According to the space company profiles below, who founded Relativity Space?

*** Opening Exercise passage ***

6. Intuitive Machines

  • Origins: Founded in 2013 by Stephen Altemus, Kam Ghaffarian, and Tim Crain; went public via SPAC in 2023. Read their investor presentation.
  • Purpose: Lunar delivery services, cislunar communications, and NASA’s Commercial Lunar Payload Services program.
  • Progress: Successfully flown lunar landers, secured multiple NASA contracts; expanding lunar and orbital services. Estimated value of $3 billion.

7. Varda Space Industries

  • Origins: Founded in 2021 by Will Bruey and Delian Asparouhov; backed by Founders Fund and Khosla Ventures.
  • Purpose: Space-based manufacturing of pharmaceuticals and advanced materials in microgravity for products impossible to make on Earth.
  • Progress: Completed multiple funding rounds; collaborative in-orbit manufacturing tests with Rocket Lab; positioning itself as a pioneer in space biotech and materials. Estimated value of $1.5 billion.

8. Relativity Space

  • Origins: Founded in 2015 by Tim Ellis and Jordan Noone to leverage 3D printing for rocket construction.
  • Purpose: Produce fully 3D-printed rockets (Terran series) to simplify manufacturing, enable rapid reconfiguration, and build reusable heavy-lift launchers.
  • Progress: Raised $1.3 billion; first flights of Terran R planned by 2026; unique approach focused on automation and additive manufacturing. Estimated value of $5 billion.

9. Firefly Aerospace

  • Origins: Re-formed in 2017 after EOS Launcher acquired Firefly Space Systems assets; backed by AE Industrial Partners.
  • Purpose: Small/medium satellite launches (Alpha), lunar lander technology (Blue Ghost), and developing orbital tugs.
  • Progress: Successful Alpha launches; NASA CLPS lunar contracts totalling ~$176 million; expanding lunar delivery capabilities. Estimated value of $1.5 billion.

10. Yuri

  • Origins: Founded by former SpaceX and space biotech entrepreneurs; privately held.
  • Purpose: Space-based biotech research platform for pharmaceuticals, advanced materials, and biological experiments in microgravity.
  • Progress: Completed multiple ISS missions; partnerships with NASA and pharmaceutical firms including GSK; emerging as a key player in orbit-based biotech innovation.

*** Closing Exercise passage ***
*** Opening Data extract ***

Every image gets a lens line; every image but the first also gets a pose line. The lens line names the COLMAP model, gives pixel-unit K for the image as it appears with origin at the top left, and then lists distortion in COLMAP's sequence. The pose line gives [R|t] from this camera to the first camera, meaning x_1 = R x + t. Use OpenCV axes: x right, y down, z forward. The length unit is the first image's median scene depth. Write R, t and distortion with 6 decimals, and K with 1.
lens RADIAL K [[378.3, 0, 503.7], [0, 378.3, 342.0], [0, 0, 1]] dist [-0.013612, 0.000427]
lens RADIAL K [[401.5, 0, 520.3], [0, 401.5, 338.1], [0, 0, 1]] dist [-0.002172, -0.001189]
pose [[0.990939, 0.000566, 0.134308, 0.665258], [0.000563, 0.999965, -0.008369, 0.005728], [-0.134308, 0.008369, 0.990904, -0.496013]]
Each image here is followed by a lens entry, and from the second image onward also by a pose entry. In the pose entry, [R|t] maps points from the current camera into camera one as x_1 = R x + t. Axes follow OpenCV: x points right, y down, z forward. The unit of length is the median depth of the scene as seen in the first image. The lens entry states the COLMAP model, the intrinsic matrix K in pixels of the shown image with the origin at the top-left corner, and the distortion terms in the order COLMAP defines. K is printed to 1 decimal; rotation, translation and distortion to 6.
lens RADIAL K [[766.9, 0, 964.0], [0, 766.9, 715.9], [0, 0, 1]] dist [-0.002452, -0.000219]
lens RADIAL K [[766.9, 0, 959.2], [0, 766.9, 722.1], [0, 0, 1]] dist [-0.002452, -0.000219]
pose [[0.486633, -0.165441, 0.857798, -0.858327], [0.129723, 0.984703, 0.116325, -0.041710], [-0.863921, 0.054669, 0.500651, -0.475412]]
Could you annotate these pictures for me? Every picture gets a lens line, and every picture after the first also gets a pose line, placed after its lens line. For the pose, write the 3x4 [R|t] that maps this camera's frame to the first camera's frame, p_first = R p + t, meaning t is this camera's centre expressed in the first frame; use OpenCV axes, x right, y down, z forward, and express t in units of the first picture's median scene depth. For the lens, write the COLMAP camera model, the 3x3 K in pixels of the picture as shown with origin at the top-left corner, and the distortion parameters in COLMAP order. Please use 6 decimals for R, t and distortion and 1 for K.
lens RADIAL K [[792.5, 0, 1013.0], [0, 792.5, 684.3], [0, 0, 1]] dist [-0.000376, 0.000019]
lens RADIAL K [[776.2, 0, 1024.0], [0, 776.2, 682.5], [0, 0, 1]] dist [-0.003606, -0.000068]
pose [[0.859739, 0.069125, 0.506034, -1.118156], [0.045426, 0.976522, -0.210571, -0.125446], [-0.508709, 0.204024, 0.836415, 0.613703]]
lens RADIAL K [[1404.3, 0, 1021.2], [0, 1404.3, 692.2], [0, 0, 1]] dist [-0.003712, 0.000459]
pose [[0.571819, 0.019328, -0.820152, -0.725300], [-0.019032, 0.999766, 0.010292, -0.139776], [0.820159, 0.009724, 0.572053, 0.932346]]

*** Closing Data extract ***

Exercise output:
Tim Ellis and Jordan Noone